Architecture

In 1962, after a series of design studies developed with a team of prominent New York architects, the Port Authority gave the commission for the World Trade Center to Minoru Yamasaki of Troy, Michigan. It was a surprising choice, since the tallest structure Yamasaki had designed previously was a 22-story highrise in Seattle. For the expertise necessary to lay out efficient floorplans and core and to produce the thousands of construction drawings required, the Port Authority hired as associated architects New York's most prolific skyscraper firm, Emery Roth and Sons.

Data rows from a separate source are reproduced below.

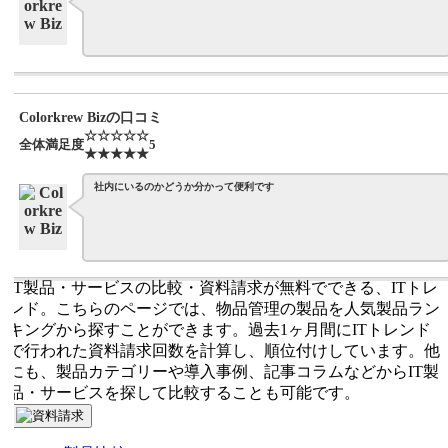
Colorkrew Bizの口コミ
☆☆☆☆☆
全体満足度
5
★★★★★
社内にいるのかどうか分かって便利です
IT製品・サービスの比較・資料請求が無料でできる、ITトレ
ンド。こちらのページでは、物品管理の製品を人気製品ラン
キングから探すことができます。過去1ヶ月間にITトレンド
で行われた資料請求回数を計算し、順位付けしています。他
にも、製品カテゴリーや導入事例、記事コラムなどからIT製
品・サービスを探して比較することも可能です。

The program for the complex was simple: ten million square feet of office space. There was no prescribed number, height, or configuration of the buildings on the site. After exploring nearly a hundred variations, Yamasaki decided on two identical 100-story towers, set askew, as the centerpiece of a five-acre plaza framed by lowrise buildings. Each tower had a footprint 209 feet square, making the floors an acre in area.

In addition to the formal gesture of the sheer, slender towers, the other key architectural decision was to employ an exterior, load-bearing wall with the columns expressed as continuous verticals, soaring a quarter mile from the plaza into the sky. The columns were 18 inches wide and so closely spaced, with recessed windows of only 22 inches, that the facade appeared to be almost solid. The aesthetic was the opposite of the elegant glass boxes of the era such as Lever House, the Seagram Building, or 1 Chase Manhattan Plaza.